I have three separate 1-Dimensional Numpy arrays of equal length that I am using as x, y and c parameter inputs to the matplotlib scatter function without a problem. Some of the plot coordinates contained within the x and y arrays are duplicated. Where the coordinates are duplicated, I would like to plot the sum of all the related c parameter (data) values.
Is there a built-in matplotlib way of doing this? Alternatively, I think that I need to remove all the duplicated coordinates from the x and y array and the associated values from the data array. But before doing this, the associated data values must be added to the data array related to the remaining coordinates.

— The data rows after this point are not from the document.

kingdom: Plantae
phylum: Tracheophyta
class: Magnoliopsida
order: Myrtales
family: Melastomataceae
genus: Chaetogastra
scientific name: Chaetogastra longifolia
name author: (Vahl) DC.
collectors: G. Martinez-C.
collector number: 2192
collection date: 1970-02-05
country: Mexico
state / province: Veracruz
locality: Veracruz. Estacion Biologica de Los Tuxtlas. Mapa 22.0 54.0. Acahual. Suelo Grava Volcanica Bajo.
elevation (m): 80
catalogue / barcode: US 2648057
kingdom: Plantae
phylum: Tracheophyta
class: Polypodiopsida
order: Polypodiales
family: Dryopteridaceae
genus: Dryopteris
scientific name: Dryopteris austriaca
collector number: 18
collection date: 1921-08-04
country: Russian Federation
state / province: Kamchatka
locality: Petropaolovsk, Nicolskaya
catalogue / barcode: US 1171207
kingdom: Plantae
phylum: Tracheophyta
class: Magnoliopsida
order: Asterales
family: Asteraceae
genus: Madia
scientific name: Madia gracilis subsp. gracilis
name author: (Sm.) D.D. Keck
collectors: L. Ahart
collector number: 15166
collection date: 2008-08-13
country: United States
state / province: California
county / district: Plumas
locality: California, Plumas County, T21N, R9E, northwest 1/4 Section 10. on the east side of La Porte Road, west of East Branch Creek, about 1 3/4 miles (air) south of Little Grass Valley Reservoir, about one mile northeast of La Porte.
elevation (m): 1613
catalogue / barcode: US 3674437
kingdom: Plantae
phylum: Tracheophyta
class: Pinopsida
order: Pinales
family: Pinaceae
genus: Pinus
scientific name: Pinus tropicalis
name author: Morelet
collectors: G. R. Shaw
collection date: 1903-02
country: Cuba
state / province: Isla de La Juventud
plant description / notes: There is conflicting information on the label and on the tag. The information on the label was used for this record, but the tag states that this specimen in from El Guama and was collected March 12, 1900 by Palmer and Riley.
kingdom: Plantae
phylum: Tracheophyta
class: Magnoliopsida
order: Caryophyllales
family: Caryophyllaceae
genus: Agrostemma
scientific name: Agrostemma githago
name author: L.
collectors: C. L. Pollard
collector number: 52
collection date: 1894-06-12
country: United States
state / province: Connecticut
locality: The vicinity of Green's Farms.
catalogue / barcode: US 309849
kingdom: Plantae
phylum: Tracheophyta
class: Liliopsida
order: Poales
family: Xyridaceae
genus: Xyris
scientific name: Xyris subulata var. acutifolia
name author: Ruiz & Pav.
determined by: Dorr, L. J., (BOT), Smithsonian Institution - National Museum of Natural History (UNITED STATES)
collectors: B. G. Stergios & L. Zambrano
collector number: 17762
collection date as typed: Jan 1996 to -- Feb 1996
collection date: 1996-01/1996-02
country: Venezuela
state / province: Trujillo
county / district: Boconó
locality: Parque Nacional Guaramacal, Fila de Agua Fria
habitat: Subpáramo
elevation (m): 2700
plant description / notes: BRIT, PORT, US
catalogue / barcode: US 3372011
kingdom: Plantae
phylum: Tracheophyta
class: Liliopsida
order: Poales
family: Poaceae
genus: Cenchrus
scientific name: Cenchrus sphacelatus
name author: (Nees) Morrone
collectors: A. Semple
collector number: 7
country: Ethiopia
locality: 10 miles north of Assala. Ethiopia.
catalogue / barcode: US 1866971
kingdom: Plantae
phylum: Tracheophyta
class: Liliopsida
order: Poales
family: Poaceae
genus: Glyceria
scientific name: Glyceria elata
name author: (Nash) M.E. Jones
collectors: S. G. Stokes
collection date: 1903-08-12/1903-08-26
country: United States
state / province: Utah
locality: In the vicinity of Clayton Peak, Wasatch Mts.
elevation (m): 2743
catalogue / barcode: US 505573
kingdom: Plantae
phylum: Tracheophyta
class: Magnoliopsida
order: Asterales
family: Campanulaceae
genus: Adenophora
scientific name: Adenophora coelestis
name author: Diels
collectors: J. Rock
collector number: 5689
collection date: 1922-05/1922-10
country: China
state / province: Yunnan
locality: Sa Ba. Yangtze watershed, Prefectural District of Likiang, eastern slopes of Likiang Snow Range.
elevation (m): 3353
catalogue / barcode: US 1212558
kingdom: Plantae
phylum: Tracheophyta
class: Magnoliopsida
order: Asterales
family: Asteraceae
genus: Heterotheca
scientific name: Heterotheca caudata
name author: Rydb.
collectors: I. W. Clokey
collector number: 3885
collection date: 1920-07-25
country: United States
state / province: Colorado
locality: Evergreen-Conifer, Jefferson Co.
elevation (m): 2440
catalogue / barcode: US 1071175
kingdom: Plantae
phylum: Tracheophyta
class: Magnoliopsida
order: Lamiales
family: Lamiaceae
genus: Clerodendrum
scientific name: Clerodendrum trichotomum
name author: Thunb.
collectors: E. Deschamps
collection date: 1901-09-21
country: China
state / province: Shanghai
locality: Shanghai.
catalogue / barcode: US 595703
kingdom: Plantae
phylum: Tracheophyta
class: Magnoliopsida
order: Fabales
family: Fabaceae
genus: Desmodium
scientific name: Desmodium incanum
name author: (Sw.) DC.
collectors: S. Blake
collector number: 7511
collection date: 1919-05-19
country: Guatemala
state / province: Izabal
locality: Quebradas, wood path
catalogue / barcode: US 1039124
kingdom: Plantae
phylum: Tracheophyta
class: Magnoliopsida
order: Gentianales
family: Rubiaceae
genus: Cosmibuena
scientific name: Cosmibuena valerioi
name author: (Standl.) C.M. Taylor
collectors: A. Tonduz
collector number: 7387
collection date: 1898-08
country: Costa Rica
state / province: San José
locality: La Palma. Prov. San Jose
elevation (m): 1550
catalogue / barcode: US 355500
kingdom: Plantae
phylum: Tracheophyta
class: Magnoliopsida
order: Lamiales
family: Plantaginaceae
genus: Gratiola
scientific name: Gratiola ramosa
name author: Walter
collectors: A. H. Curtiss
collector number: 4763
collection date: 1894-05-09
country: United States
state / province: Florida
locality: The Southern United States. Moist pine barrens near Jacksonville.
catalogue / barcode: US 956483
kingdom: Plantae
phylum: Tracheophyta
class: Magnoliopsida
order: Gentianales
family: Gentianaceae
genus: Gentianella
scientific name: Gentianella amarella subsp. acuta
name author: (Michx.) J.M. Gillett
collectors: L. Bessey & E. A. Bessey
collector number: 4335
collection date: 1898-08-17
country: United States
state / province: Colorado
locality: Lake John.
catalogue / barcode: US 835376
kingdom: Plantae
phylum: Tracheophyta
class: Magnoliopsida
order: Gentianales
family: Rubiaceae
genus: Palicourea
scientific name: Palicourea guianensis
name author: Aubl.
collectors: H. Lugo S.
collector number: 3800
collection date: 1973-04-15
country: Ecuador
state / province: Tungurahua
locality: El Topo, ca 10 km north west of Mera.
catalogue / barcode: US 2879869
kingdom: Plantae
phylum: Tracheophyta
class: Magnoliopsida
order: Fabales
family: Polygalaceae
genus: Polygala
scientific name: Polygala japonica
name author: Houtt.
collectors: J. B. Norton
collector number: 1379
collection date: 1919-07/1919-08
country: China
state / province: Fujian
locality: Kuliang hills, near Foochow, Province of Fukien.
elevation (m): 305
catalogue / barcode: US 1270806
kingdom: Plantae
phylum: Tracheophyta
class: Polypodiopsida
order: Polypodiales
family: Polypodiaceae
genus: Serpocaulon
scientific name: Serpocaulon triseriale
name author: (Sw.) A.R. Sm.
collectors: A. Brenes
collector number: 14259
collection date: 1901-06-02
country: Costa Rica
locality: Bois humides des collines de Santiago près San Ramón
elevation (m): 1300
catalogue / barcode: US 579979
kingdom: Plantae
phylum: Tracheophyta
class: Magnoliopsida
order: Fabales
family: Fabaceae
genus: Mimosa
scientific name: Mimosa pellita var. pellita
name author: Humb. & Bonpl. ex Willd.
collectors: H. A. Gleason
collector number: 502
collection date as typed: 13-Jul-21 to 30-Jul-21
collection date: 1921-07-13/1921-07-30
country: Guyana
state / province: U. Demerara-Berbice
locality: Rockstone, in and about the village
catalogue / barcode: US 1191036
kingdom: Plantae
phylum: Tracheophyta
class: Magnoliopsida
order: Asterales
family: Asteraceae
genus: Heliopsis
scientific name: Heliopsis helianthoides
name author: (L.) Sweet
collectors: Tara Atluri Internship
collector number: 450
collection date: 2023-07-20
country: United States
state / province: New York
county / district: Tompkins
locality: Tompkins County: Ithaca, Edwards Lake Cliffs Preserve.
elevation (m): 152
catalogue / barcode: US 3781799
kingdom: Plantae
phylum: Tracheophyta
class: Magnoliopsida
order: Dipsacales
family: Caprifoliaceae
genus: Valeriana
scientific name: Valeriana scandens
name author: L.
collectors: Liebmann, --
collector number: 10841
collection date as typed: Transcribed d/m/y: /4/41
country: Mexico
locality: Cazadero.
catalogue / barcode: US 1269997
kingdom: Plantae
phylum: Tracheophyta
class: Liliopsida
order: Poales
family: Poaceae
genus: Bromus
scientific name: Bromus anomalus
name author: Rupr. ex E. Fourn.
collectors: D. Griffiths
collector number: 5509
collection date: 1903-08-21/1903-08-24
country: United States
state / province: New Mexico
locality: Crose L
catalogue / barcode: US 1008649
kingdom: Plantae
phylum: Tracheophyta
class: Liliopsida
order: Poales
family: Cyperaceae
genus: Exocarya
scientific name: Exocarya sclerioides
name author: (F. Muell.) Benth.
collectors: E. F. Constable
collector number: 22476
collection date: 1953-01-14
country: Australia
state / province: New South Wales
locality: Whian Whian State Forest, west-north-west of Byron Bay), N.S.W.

A trivial example is shown below where the duplicated coordinates have been removed and data values added to the one remaining coordinate pair.
Before
x = np.array([3, 7, 12, 3, 56, 4, 2, 3, 65, 87, 12, 3, 9, 7, 87])
y = np.array([7, 24, 87, 9, 65, 43, 54, 9, 3, 8, 34, 9, 23, 6, 8])
data = np.array([6, 45, 4, 25, 7, 45, 78, 4, 82, 3, 9, 43, 32, 5, 9])
After
x = np.array([3, 7, 12, 3, 56, 4, 2, 65, 87, 12, 9, 7])
y = np.array([7, 24, 87, 9, 65, 43, 54, 3, 8, 34, 23, 6])
data = np.array([6, 45, 4, 72, 7, 45, 78, 4, 12, 9, 32, 5])
I have found an algorithm on Stackoverflow that removes the duplicate coordinates from the x and y arrays in seconds using Python zip and a set. However, my attempt to extend this to the data array took an hour to execute and I don't have the experience to improve on this. The arrays are typically 600,000 elements long.
np.unique(). I am not sure how fast this is compared toset(). And for generating the data array where you sum all the values of the repeating elements, I can only think of using a loop to get the index of the repeating numbers and the corresponding data value and summing it up.